December 17, 2024 - 10:00am

It may seem peculiar that the Scottish Government sends money to Darfur or Malawi, as recently highlighted by Tories north of the border, when it has its own intractable social problems at home. We are forever hearing that a quarter of Scottish children are in poverty. Earlier this year, the SNP government declared a homelessness “emergency”. Is John Swinney not behaving like a ragged-trousered philanthropist, to quote Robert Tressell’s famous novel?

One reason is of course political vanity: the SNP always wants to play at being an independent nation even though it isn’t — especially in Europe where it has long had its own quasi-diplomatic presence in Brussels. The Scottish Government was rebuked last year by the Foreign Office for using devolved resources to promote the cause of independence abroad. The SNP has opened a number of foreign missions in locations including Washington, Paris, and Berlin — duplicating the UK’s own diplomatic infrastructure — on which it plans to spend a reported £27 million next year. Foreign affairs are a reserved matter under Schedule 5 of the Scotland Act 1998, and therefore the sole responsibility of the UK Government and UK Parliament.

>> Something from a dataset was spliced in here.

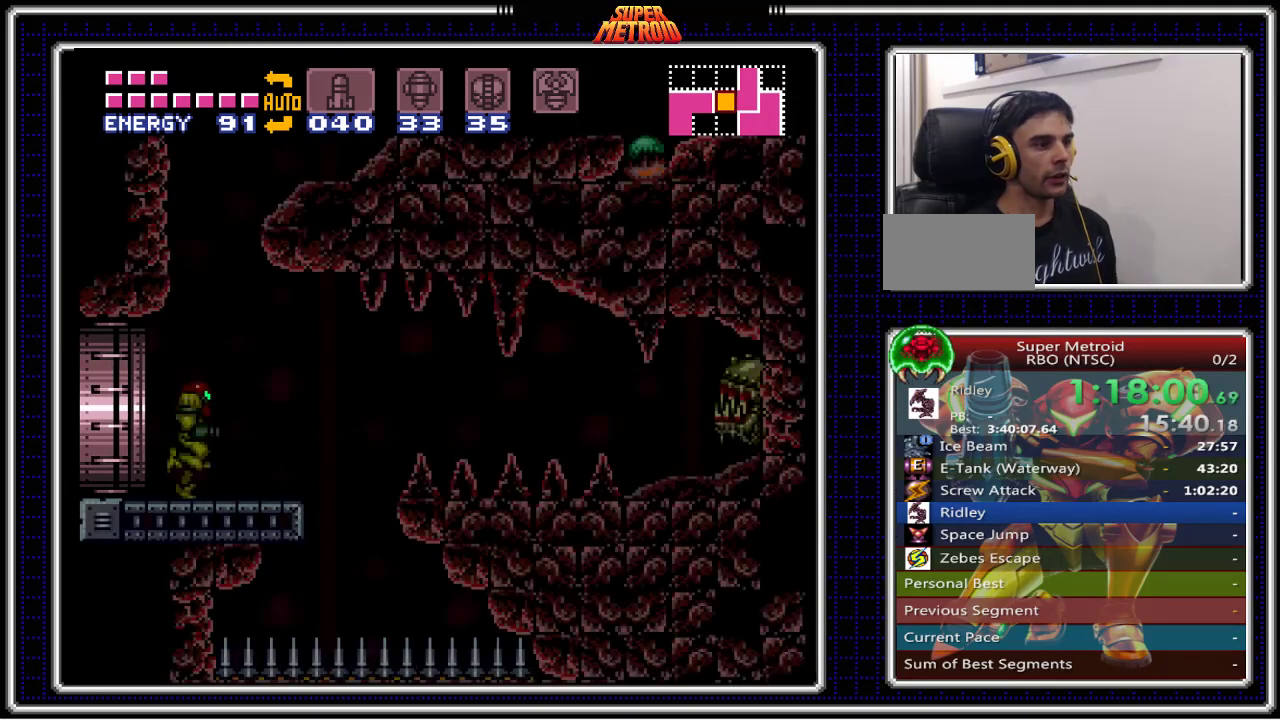
{"buttons": [], "events": [[83, "DPAD_LEFT", "down"], [267, "Y", "down"], [350, "Y", "up"], [383, "DPAD_LEFT", "up"], [433, "Y", "down"], [500, "Y", "up"]]}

But humanitarian activities are not generally regarded as being in breach of the Scottish Parliament’s devolved powers. Under a previous Labour administration led by Jack McConnell, the Scottish Executive, as it then was, built a relationship with the African state of Malawi to honour the memory of Scotland’s great missionary explorer David Livingstone, who devoted much of his earnings to combatting slavery in the 19th century. This would count as a legitimate purpose for modest Government expenditure.

Less easy to justify was Nicola Sturgeon’s virtue-signalling award of “reparations” to the Global South after COP 26 in Glasgow in 2021, to “mitigate the impact of climate change”. The UK Government does not support the idea of reparations, as Rishi Sunak made clear at COP27, and regarded Sturgeon’s action as a transparently political stunt intended to embarrass Britain. The sum involved — £5 million — was ultimately nugatory, and it is still not clear that it has actually been donated. A freedom of information request established that it had not been actioned by July 2023. Meanwhile, developing countries affected by global warming are seeking a “loss and damage” payment of over £500 billion.

The UK Government is more relaxed about modest donations to charities such as the £375,000 given to three NGOs in Darfur. It is a sum that would anyway be lost as a rounding error in the £61-billion Scottish Budget.

Scotland has been a nation in its own right since 1707, and it is not unreasonable for a national government to make humanitarian gestures. It is entirely proper for the Government to promote Scotland’s “brand” abroad, provided this does not involve conniving to undermine the Union. Scottish first ministers probably spend almost as much attending Tartan Day celebrations in America. No one is complaining about that, or the trade promotions which come with it.

What’s more, the UK Government must tread carefully in highlighting Scotland’s foreign aid, lest questions be raised about its own expenditure of over £11 billion. It is hard to justify this level of spending on developing nations — including, bizarrely, China — when the Government says it cannot find £1.5billion to keep paying the winter fuel allowance to all pensioners. More contentious still is Energy Secretary Ed Miliband’s promise to spend £11.6 billion in overseas climate aid.

All foreign aid is, to some extent, a vanity exercise for a country which is unable to meet its own bills, as Nigel Farage’s Reform UK has argued. It is in a sense a distant legacy of imperial noblesse oblige, and the UK is no longer a world-leading economy. So we won’t be hearing too much criticism from Labour of Swinney’s generosity, in case it backfires in Westminster. Starmer will struggle to avoid the argument that if any aid is being handed out, it should go first of all to British citizens.


Iain Macwhirter was political commentator for The Herald between 1999 and 2022. He is the author of Disunited Kingdom: How Westminster Won a Referendum But Lost Scotland.